The company I work for recently renovated and built on like a trillion dollars worth of stuff, and back in November I moved into my new office. It's beautiful and wonderful and I appreciate my space very much. I've got lots of windows and a great view and I decorated it up so that it says "Amy". I'm happy in my little corner of the professional world.
And aside from the naughty co-worker who likes to come in here to eat snacks and leave crumbs around (and you know who you are!), I haven't had a problem one since I moved in.
That is until here recently when the weather got a little nicer and bugs started hatching. Me and both my neighbors have noticed lady bugs wandering around on our windows and the ledges. In fact, I'm looking at a dead one right now. (Is that my responsibility, or the cleaning crew?) Anyway, the lady bugs and I have reached an agreement. They don't bother me, I don't bother them. Plus, they're kinda cute in a "springey" sort of way. (right, mom?) So technically I'm counting them as decoration.
But today... I was just sitting here, minding my own business, when the Jaws theme song started playing. What the?! I glance around, left shoulder, then right, but can't perceive any danger so I get back to work.
Dun dun... dun dun... dun dun dun dun DUNNNN!!!
AAAHHHHH!!! There's a giant spider in here and he's coming right for me!! I panic and IM my aforementioned co-worker "friend" to ask her to come help me and kill him. She not-so-politely declined.
Crap! But he's got a knife and he's flying gang colors! (Not to mention he brought his own boom box to play scary music just to intimidate me.)
She still refused to help.
So I grab my box of Kleenex and try to sneak up on him even though I'm making noises that if I could spell would look like: eeeaaakkkiiiicckkkkeeewwwwww!!! But then the little sucker pulls out a Houdini move and starts to hang glide down the side of the wall between my desk.

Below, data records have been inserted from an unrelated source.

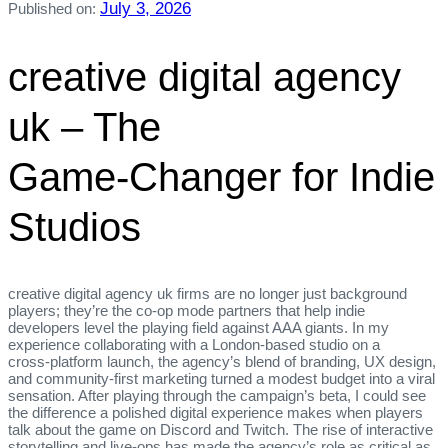
July 3, 2026
Published on:
creative digital agency
uk – The
Game‑Changer for Indie
Studios
creative digital agency uk firms are no longer just background
players; they’re the co‑op mode partners that help indie
developers level the playing field against AAA giants. In my
experience collaborating with a London‑based studio on a
cross‑platform launch, the agency’s blend of branding, UX design,
and community‑first marketing turned a modest budget into a viral
sensation. After playing through the campaign’s beta, I could see
the difference a polished digital experience makes when players
talk about the game on Discord and Twitch. The rise of interactive
storytelling and live‑ops has made the agency’s role as critical as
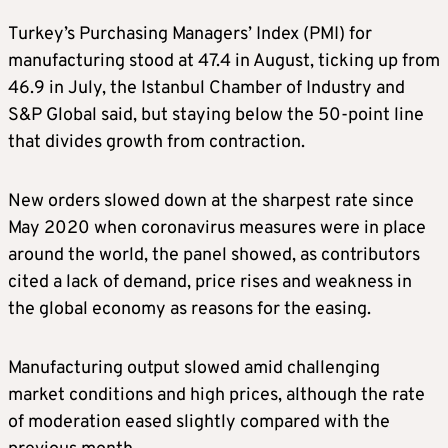
Turkey’s Purchasing Managers’ Index (PMI) for
manufacturing stood at 47.4 in August, ticking up from
46.9 in July, the Istanbul Chamber of Industry and
S&P Global said, but staying below the 50-point line
that divides growth from contraction.
New orders slowed down at the sharpest rate since
May 2020 when coronavirus measures were in place
around the world, the panel showed, as contributors
cited a lack of demand, price rises and weakness in
the global economy as reasons for the easing.
Manufacturing output slowed amid challenging
market conditions and high prices, although the rate
of moderation eased slightly compared with the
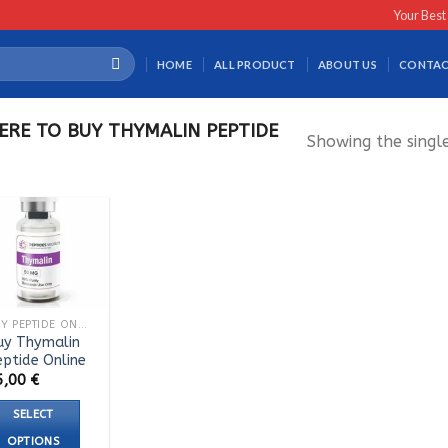
Your Best
HOME
ALL PRODUCT
ABOUT US
CONTAC
RE TO BUY THYMALIN PEPTIDE
Showing the single
BUY PEPTIDE ONLINE
uy Thymalin
eptide Online
5,00
€
SELECT
OPTIONS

Double crap. I am NOT sticking my arm down there to be hacked off by his machete. So I wait. We eyeball each other. And I wait some more.
Light bulb! I'll pretend to go back to work and act like I'm not guarding my tasty bag of Gardetto's. And sure enough! The little jerk climbs his way back out of the hole and I smash the crap out of him.
Amy: 1, Spider: 0.
But seriously? Who are we not paying to exterminate this place??
When you were little and your older cousins wouldn't kill them, you had no fear! You'd "squish 'em like a bug", as our saying goes. I'm glad the brave little girl in you came back out! (and I would have left the "e" out.HA!)
ReplyDeleteIn my own defense, I was skeered!!!! Spiders skeer me! I can barely kill spiders in my apt without getting panic attacks so I wouldn't have been much help.